On Success

One of my favorite things to do with this blog is look back on previous essays and see how my thinking has changed. A month into my writing, back in April of 2016, I published an article about “how to be successful.”

I find that funny, now. I was not and still am not what I would consider to be an extremely successful person…so how can I write about this? How do I, the 19 year old college student, have the authority to write on this? Let’s see what I said..

I’ve come up with a humbling, actionable heuristic from attacking any plan and reaching a goal. Albeit broad — it’s how I view success, and it’s very simple:

Success = a bunch of little things + time + luck

If you can perform a bunch of little things over a long period of time, and get a bit lucky in the process, you can do anything.

Now before this equation seems too good to be true, let me qualify:

If you do a bunch of little things over a really long period of time, you will either reach success or die trying. But trust me on this one, most of your competition will not make it as long as you think. Why? Because no-one will want to sustain as long as you do.
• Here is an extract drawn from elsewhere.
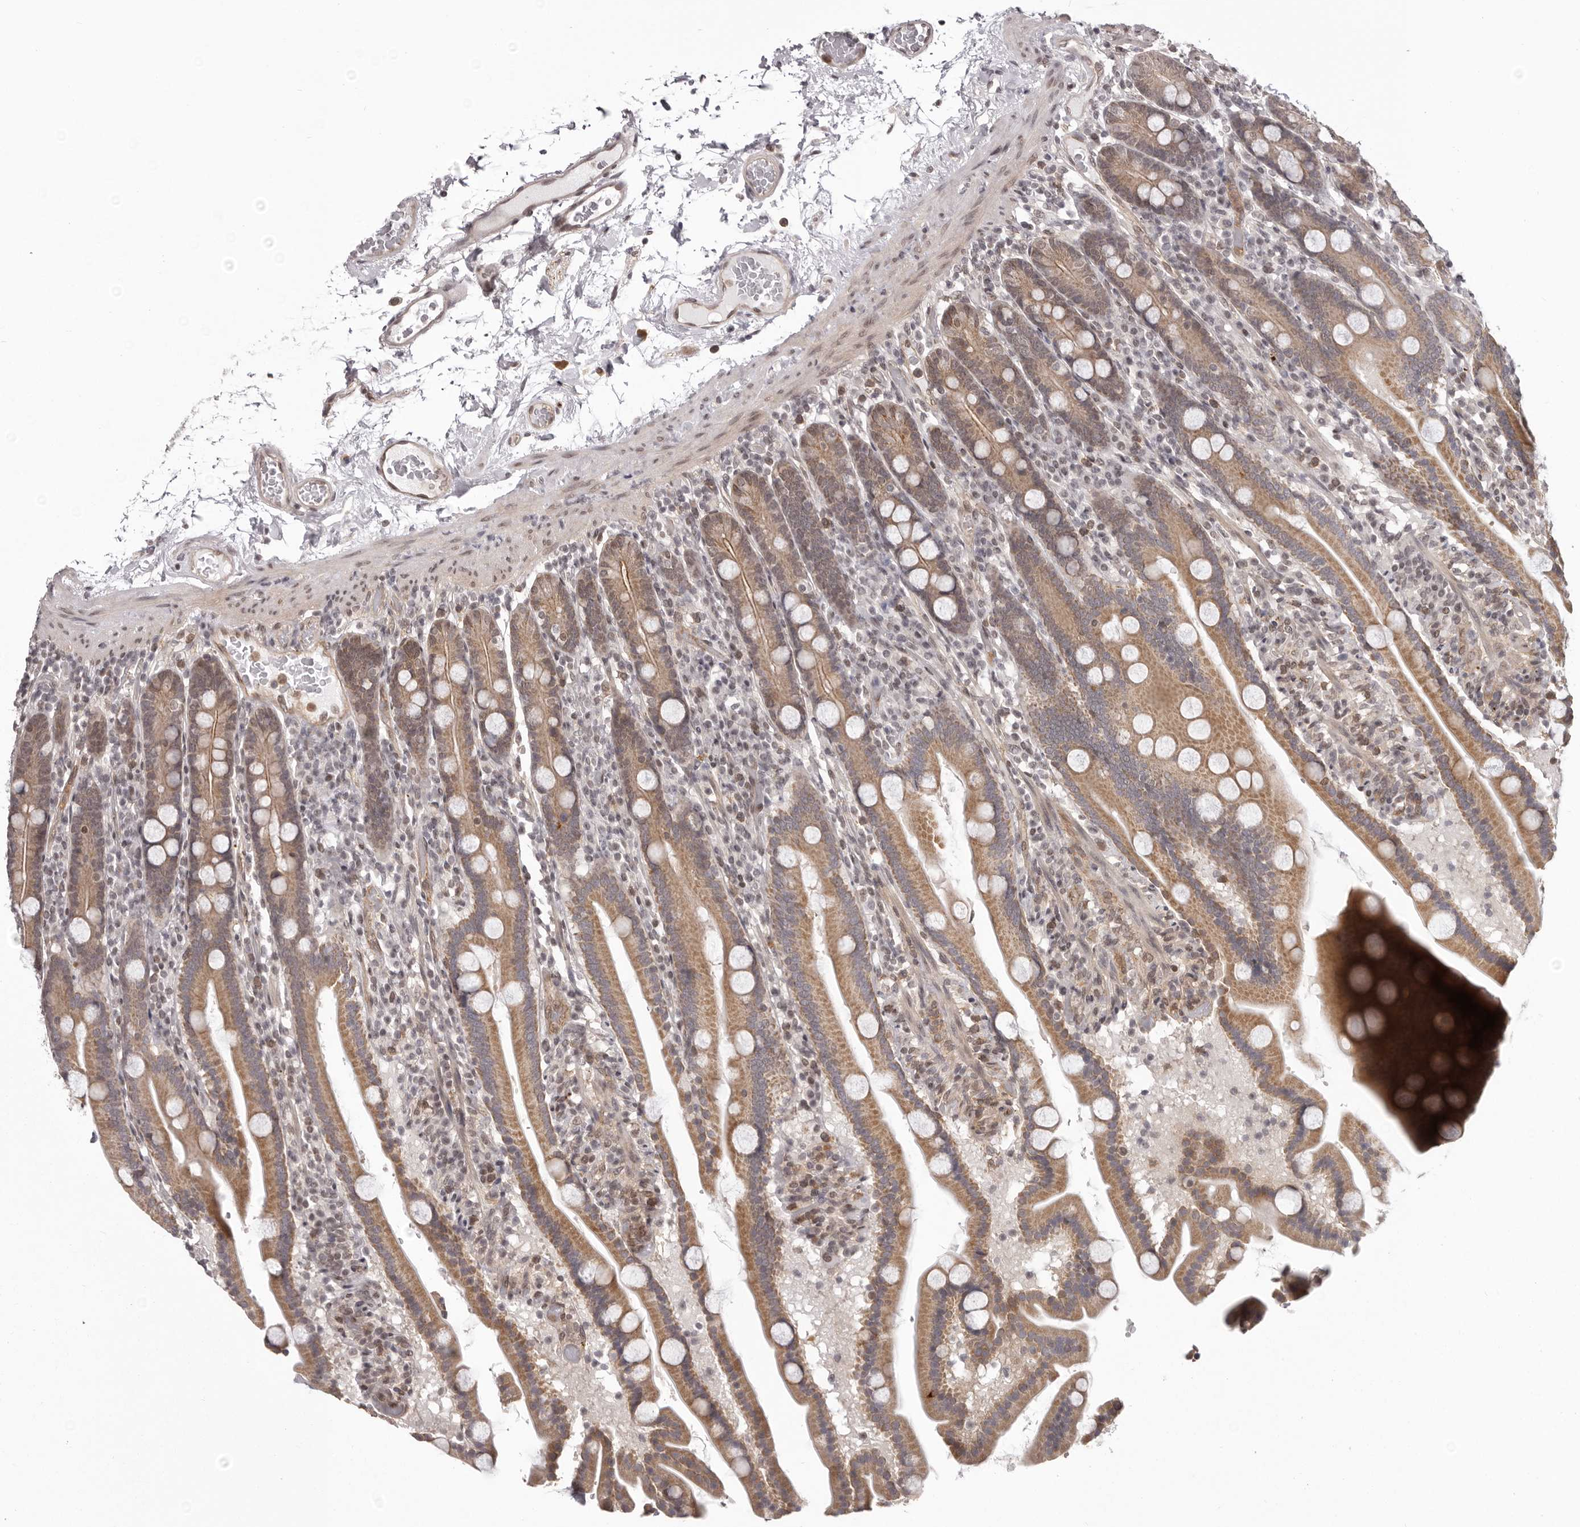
{"staining": {"intensity": "moderate", "quantity": "25%-75%", "location": "cytoplasmic/membranous,nuclear"}, "tissue": "duodenum", "cell_type": "Glandular cells", "image_type": "normal", "snomed": [{"axis": "morphology", "description": "Normal tissue, NOS"}, {"axis": "topography", "description": "Duodenum"}], "caption": "The image shows staining of benign duodenum, revealing moderate cytoplasmic/membranous,nuclear protein expression (brown color) within glandular cells.", "gene": "RNF2", "patient": {"sex": "male", "age": 55}}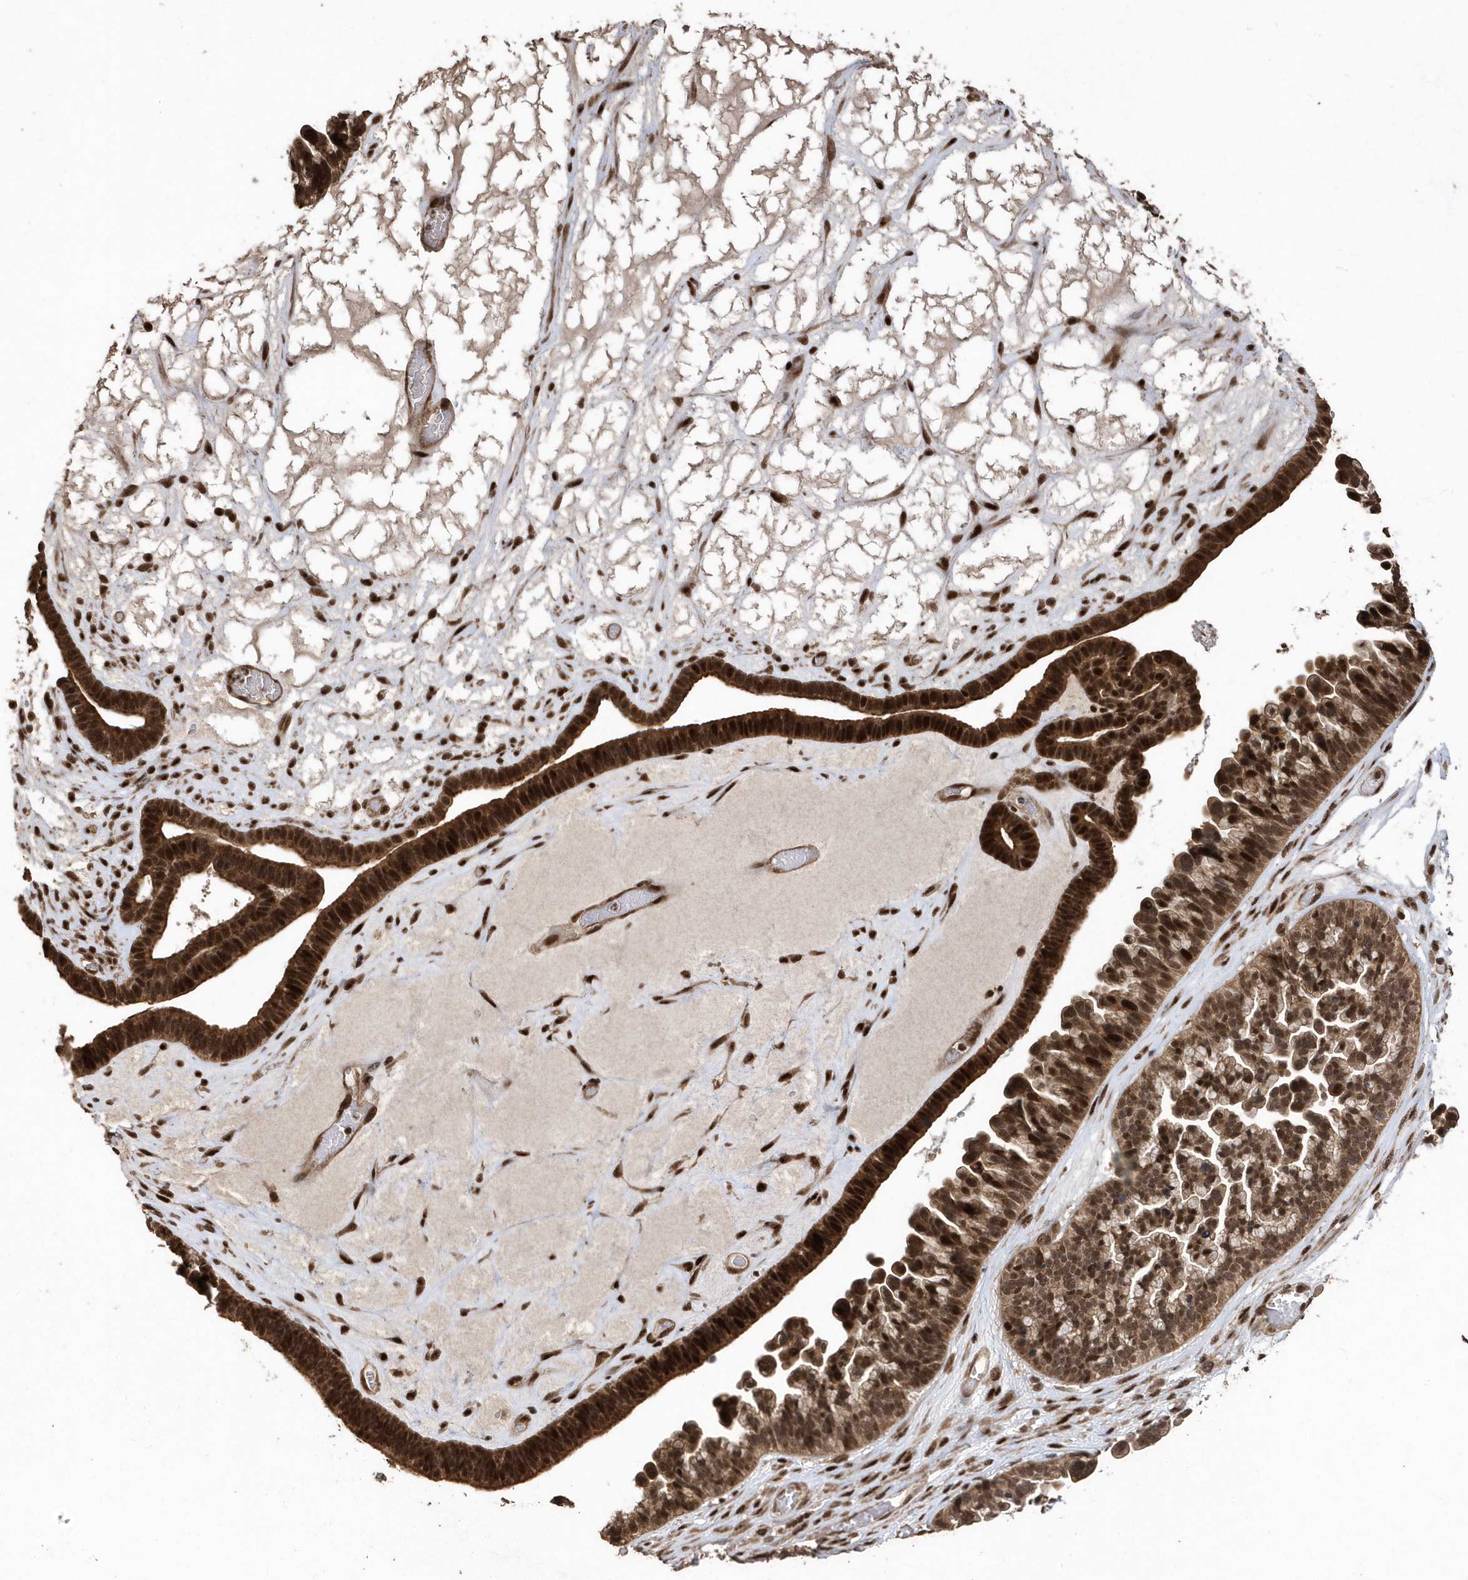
{"staining": {"intensity": "strong", "quantity": ">75%", "location": "cytoplasmic/membranous,nuclear"}, "tissue": "ovarian cancer", "cell_type": "Tumor cells", "image_type": "cancer", "snomed": [{"axis": "morphology", "description": "Cystadenocarcinoma, serous, NOS"}, {"axis": "topography", "description": "Ovary"}], "caption": "This is a photomicrograph of IHC staining of ovarian cancer, which shows strong staining in the cytoplasmic/membranous and nuclear of tumor cells.", "gene": "INTS12", "patient": {"sex": "female", "age": 56}}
Because you are committed to reaching success and you know, to do so, a crucial component is doing these “little things” longer than anyone else.

I think this was a naive, yet optimistic perspective. I think my current perspective takes into account more external factors that serve as obstacles to success…but I would still hold that my likelihood of success is directly tied and driven by my effort.

I think this was mature of me to write, at the time:

At least for me, it is really easy to immediately to jump to the output. I am cognizant of this, yet it still is difficult. I find it an innate human tendency to judge a success based off of output and overlook the in-between-steps. But in doing so, we also fail to comprehend and appreciate the factors that lead to success. And it happens to me all of the time, across all sorts of scenarios.

This still definitely happens to me. I jump ahead to outputs without taking into account the inputs of success.